EXERCISE PROMPT:
Reproduce every one of the records below word for word, leaving the pictures out.

# # # #

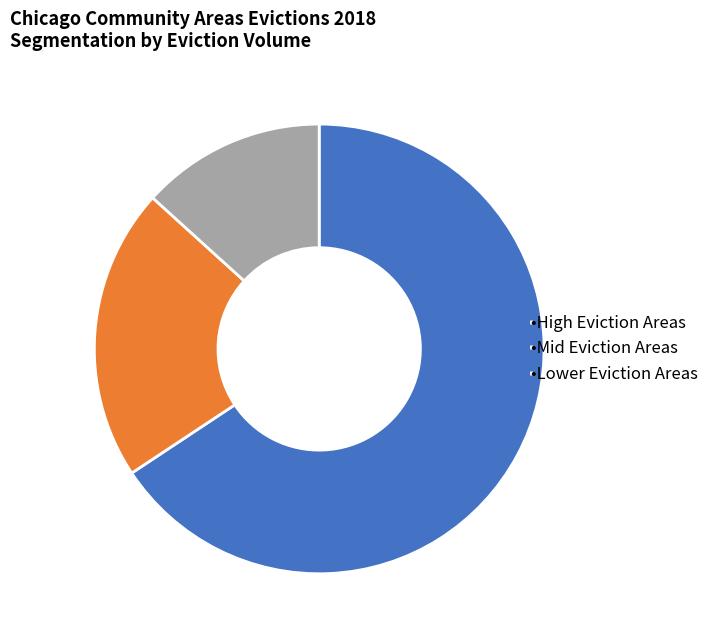

Is there any slice that represents more than half of the pie?

Yes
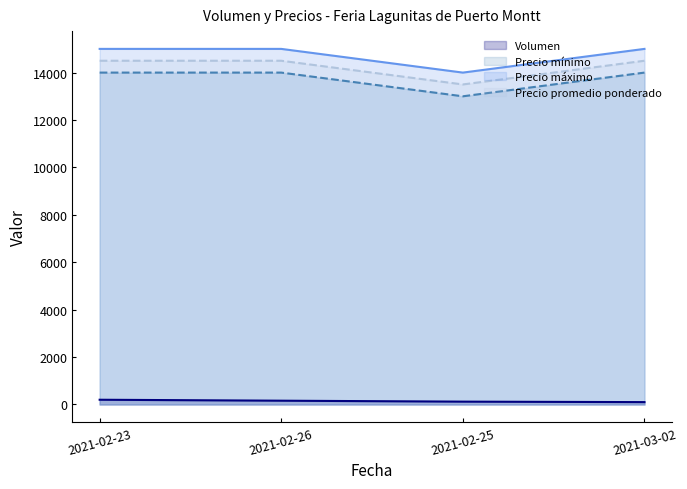

Is the value of Volumen at 2021-02-25 greater than the value of Precio máximo at 2021-02-26?

No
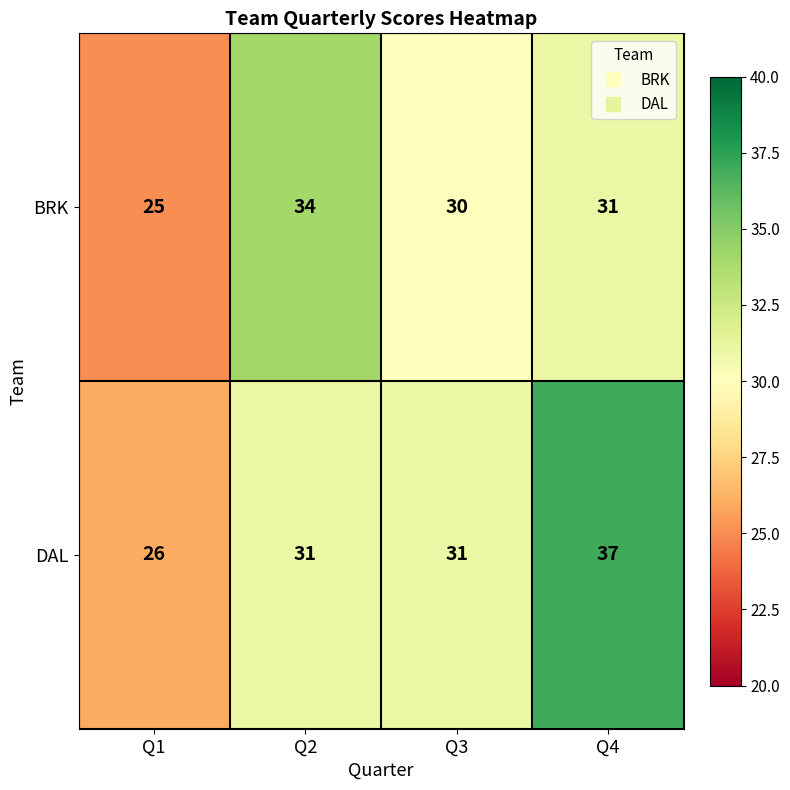

Which series has the largest total across all categories?

DAL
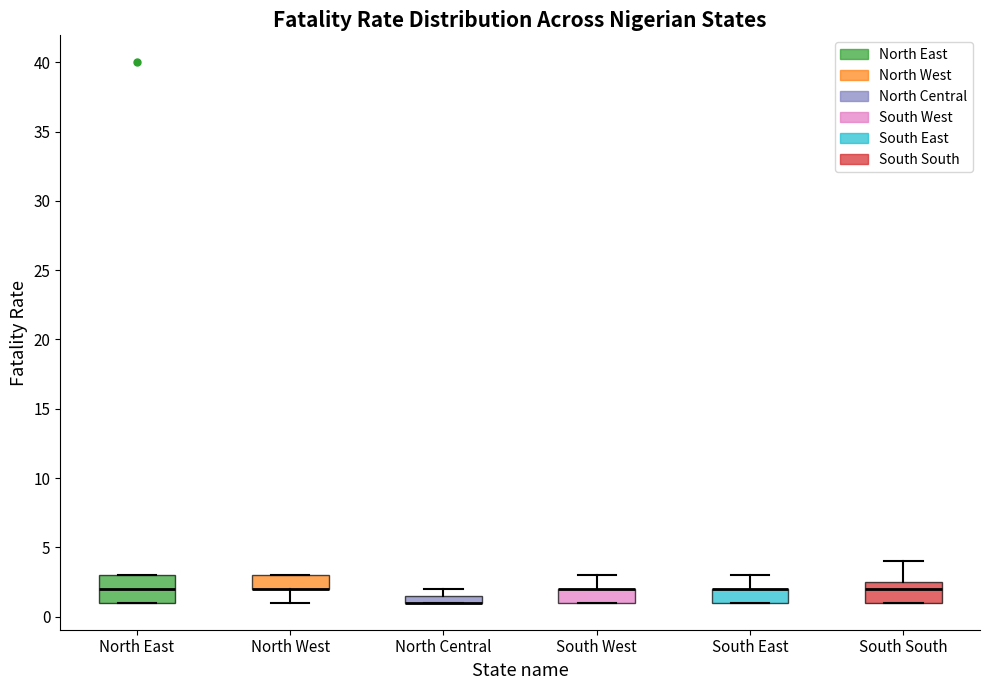

Which box is the tallest, from its lower edge to its upper edge?

North East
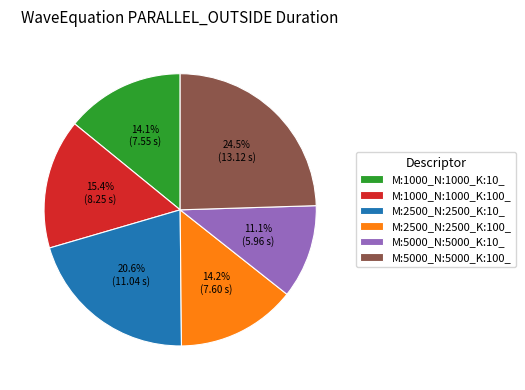

Which has a higher value, M:1000_N:1000_K:10_ or M:1000_N:1000_K:100_?

M:1000_N:1000_K:100_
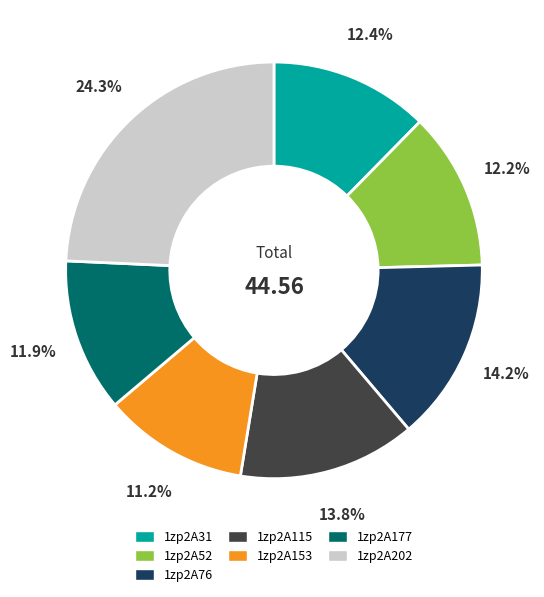

What percentage is the 1zp2A177 slice, to the nearest percent?

12%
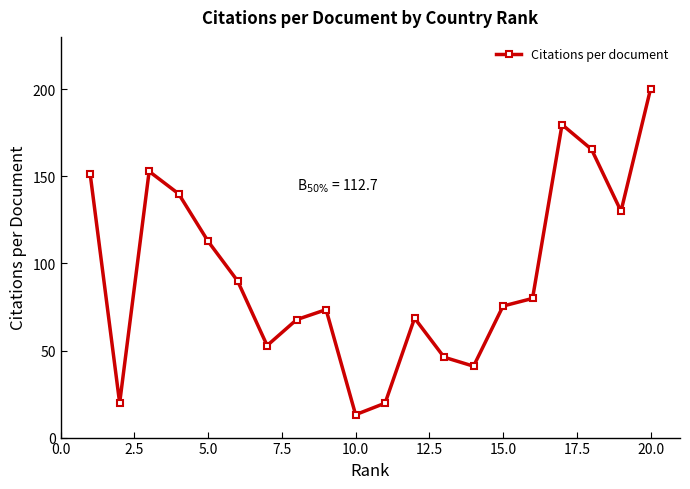

True or false: the data has more than 0 interior local peaks.

True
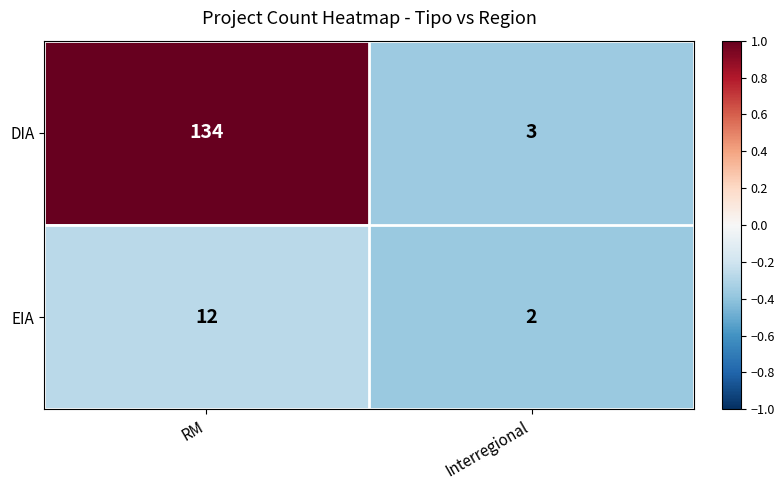

What is the sum of all EIA values?

14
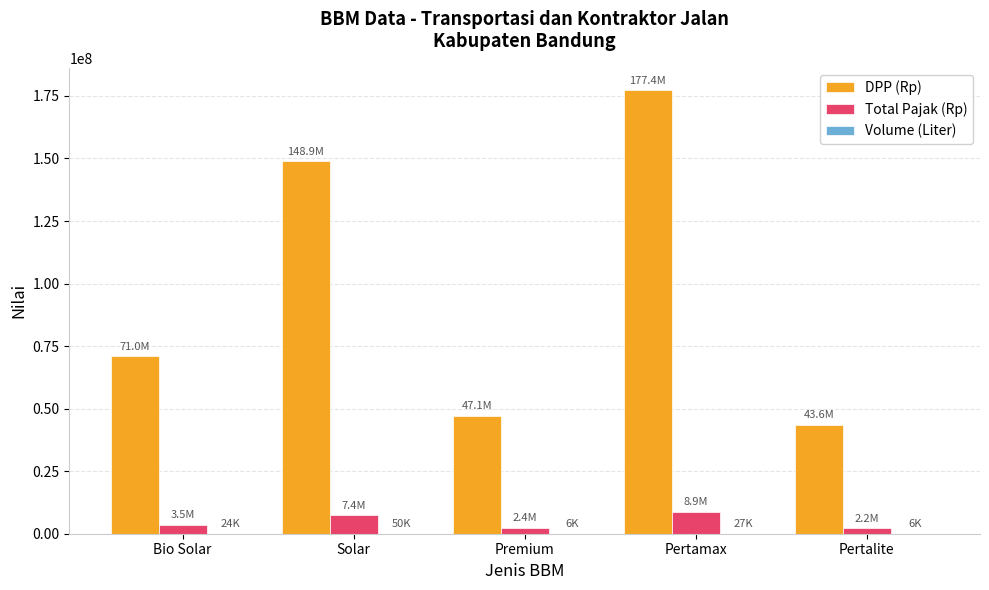

Which label corresponds to the largest value in the chart?

Pertamax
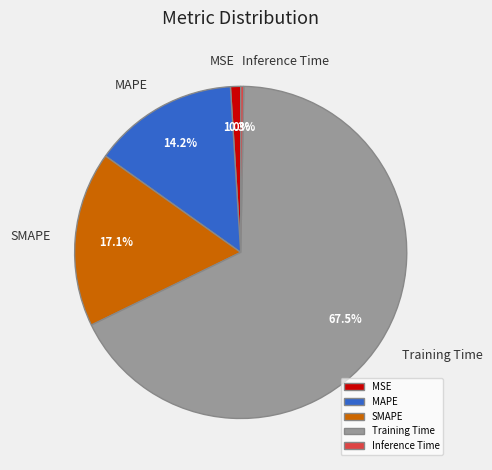

Which category accounts for the majority?

Training Time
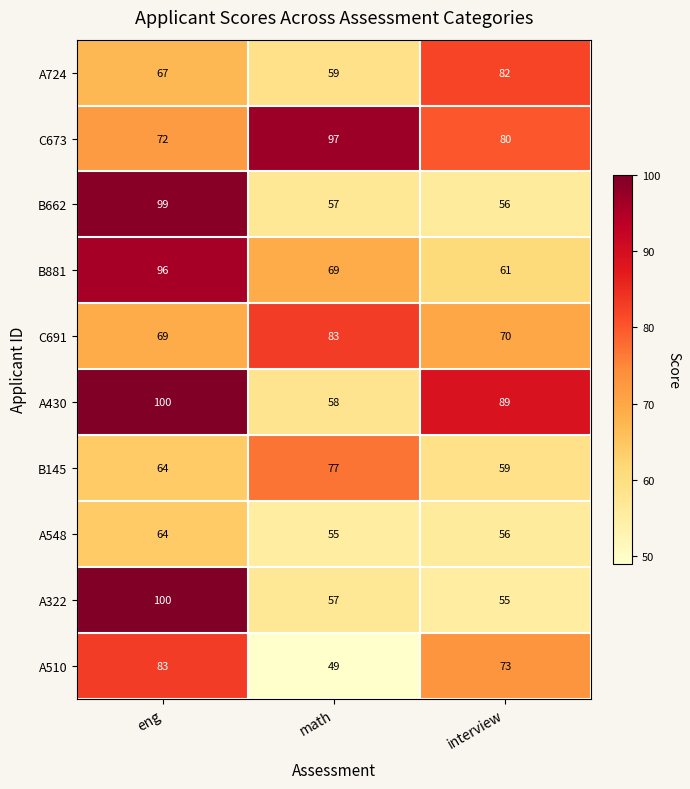

How many series are shown in this chart?

10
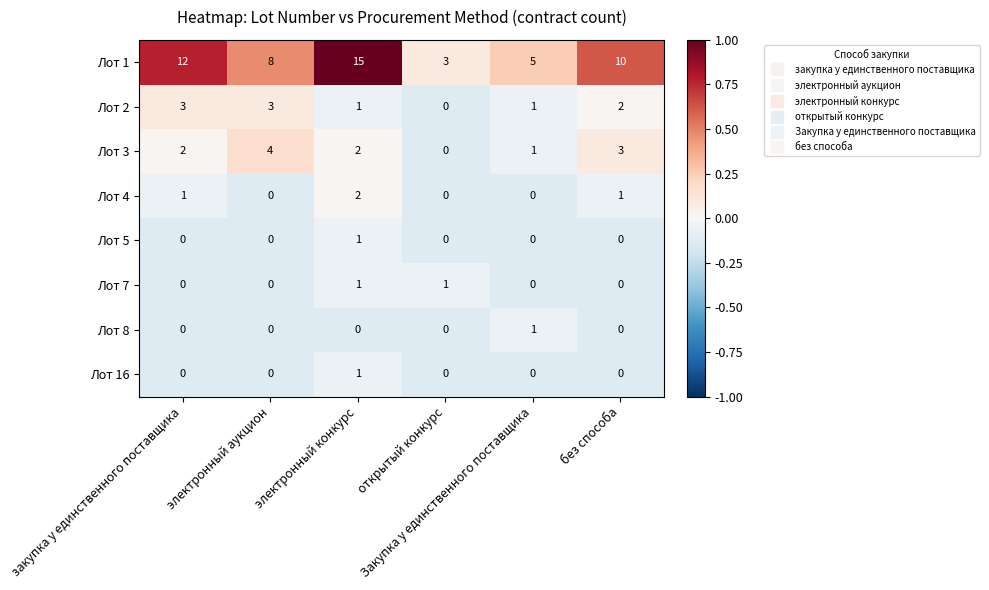

What is the sum of all Лот 1 values?

53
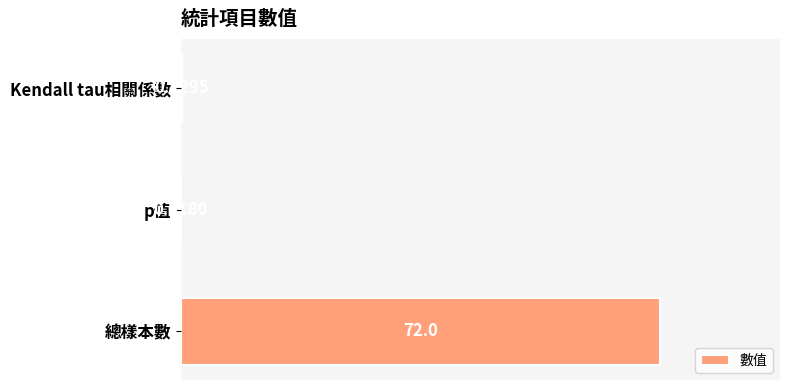

At which category does the chart reach its peak across all series?

總樣本數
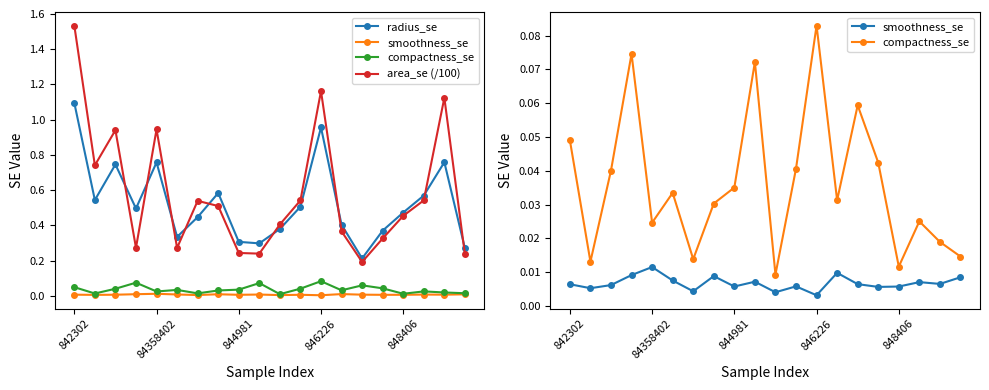

Which series has the widest spread of values?

area_se (/100)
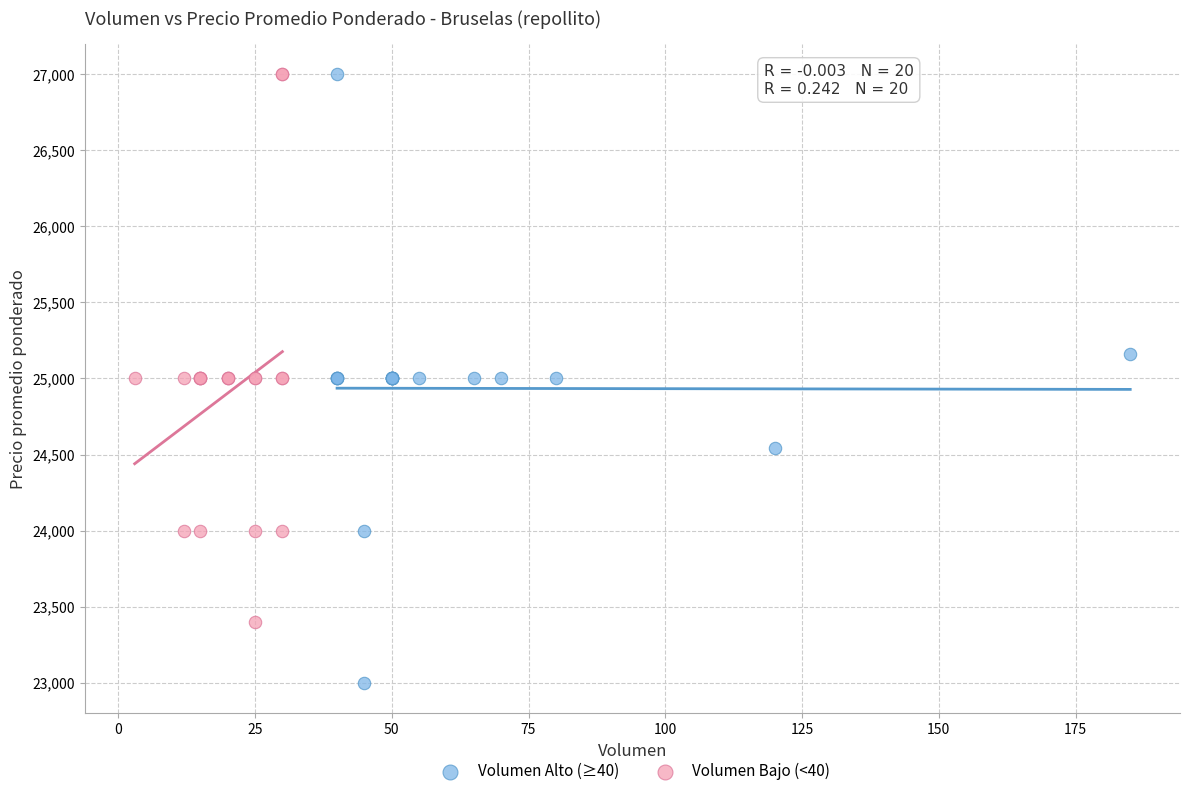

Which series has the widest spread of Y values?

Volumen Alto (≥40)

# # # #

RESULT:
Is there any slice that represents more than half of the pie?

Yes

Is the value of Volumen at 2021-02-25 greater than the value of Precio máximo at 2021-02-26?

No

Which series has the largest total across all categories?

DAL

Which box is the tallest, from its lower edge to its upper edge?

North East

Which has a higher value, M:1000_N:1000_K:10_ or M:1000_N:1000_K:100_?

M:1000_N:1000_K:100_

What percentage is the 1zp2A177 slice, to the nearest percent?

12%

True or false: the data has more than 0 interior local peaks.

True

What is the sum of all EIA values?

14

Which label corresponds to the largest value in the chart?

Pertamax

Which category accounts for the majority?

Training Time

How many series are shown in this chart?

10

What is the sum of all Лот 1 values?

53

At which category does the chart reach its peak across all series?

總樣本數

Which series has the widest spread of values?

area_se (/100)

Which series has the widest spread of Y values?

Volumen Alto (≥40)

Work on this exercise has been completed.